Under the Skin first published in movieScope 37
We first meet Laura (Scarlett Johansson) near the beginning of Under the Skin in a room of uncannily pure white. Dressing her own naked body in the clothes that she has just stripped from a dead woman, she pauses, in a circumstantially odd, unexpectedly tender gesture, to stroke the corpse’s flesh.
Director/co-writer Jonathan Glazer (Sexy Beast, Birth) has similarly stripped down Michel Faber’s 2000 novel to exposition-free scenes of a vampish Laura seeking out Scottish male loners to take home for something altogether more literally carnal than the sex they imagine is on the menu. Yet in this subdued, occasionally surreal sci-fi whose beats are charted in the elemental contrasts of light and darkness, water and fire, different forms of predation (human or otherwise) are showcased – and reversed – as Laura slowly realises that you cannot step into someone else’s shoes or put yourselves into their skin without eventually developing a sense of empathy and assimilation.

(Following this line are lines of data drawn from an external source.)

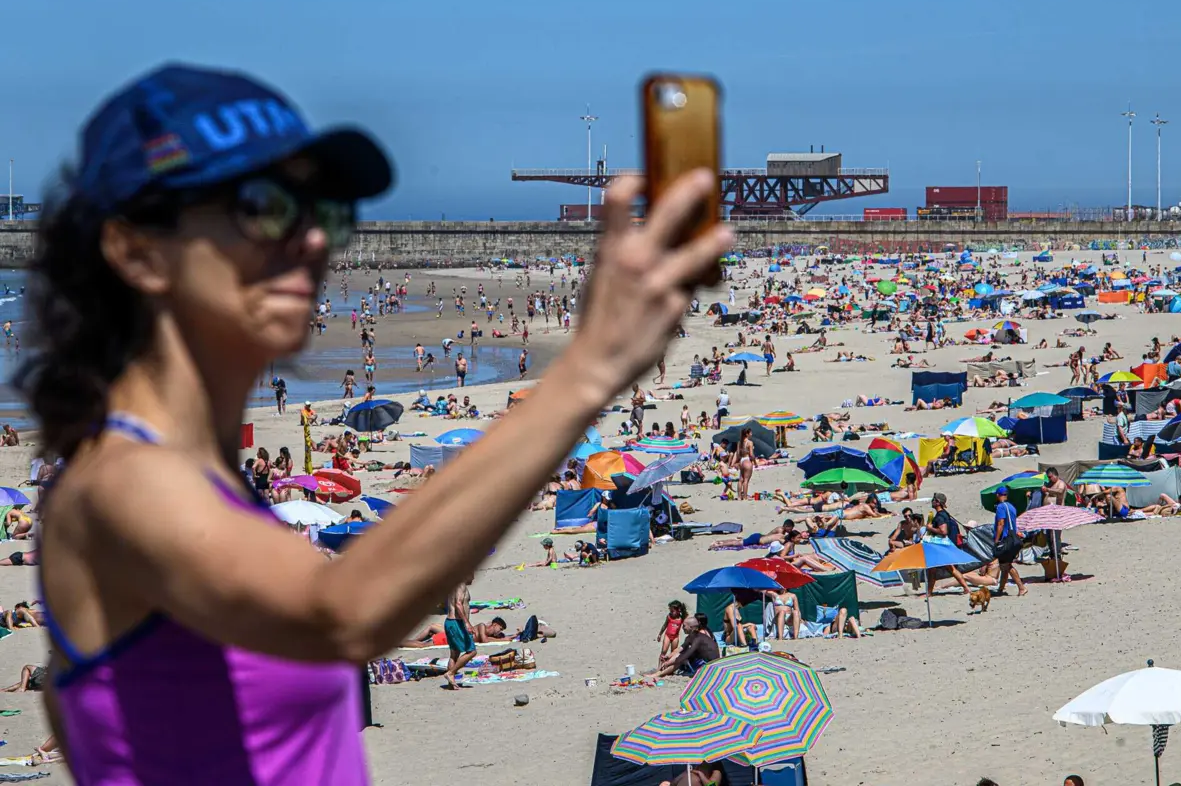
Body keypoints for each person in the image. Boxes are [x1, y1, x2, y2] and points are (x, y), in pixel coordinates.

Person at [21, 63, 730, 783]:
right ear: (136, 249)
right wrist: (587, 370)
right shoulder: (119, 482)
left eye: (323, 212)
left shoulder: (207, 487)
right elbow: (340, 615)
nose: (311, 241)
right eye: (264, 206)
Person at [653, 614, 719, 678]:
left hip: (710, 664)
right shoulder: (691, 637)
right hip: (702, 659)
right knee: (681, 655)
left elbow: (687, 655)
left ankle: (659, 674)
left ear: (691, 627)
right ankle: (659, 672)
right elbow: (681, 648)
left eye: (684, 626)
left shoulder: (698, 638)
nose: (682, 628)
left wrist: (668, 663)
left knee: (682, 658)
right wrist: (668, 657)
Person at [992, 486, 1027, 596]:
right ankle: (1001, 589)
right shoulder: (1012, 507)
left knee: (1007, 565)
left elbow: (1001, 524)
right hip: (1014, 538)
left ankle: (1021, 587)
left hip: (1006, 539)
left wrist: (996, 540)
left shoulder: (1001, 507)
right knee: (1004, 565)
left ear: (998, 495)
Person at [442, 579, 475, 690]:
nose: (473, 578)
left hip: (450, 622)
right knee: (472, 651)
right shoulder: (460, 584)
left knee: (454, 655)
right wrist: (467, 622)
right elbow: (458, 604)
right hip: (457, 623)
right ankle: (451, 673)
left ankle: (451, 684)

A consumerist motif is subtly limned by scenes set in shops and malls – but as Laura prowls the singles’ meat market, her gradual identification with her prey (in all their corporality and loneliness) foregrounds alienation itself as the principal theme. Johansson’s otherworldly performance, the intimate yet aloof camerawork, and Mica Levi’s unnerving, overwhelming score, all add to the film’s defamiliarising blend of stylisation and groundedness.
strap: Jonathan Glazer’s alarming, unnerving sci-fi traps a seductive, human-harvesting extraterrestrial between alienation and empathy.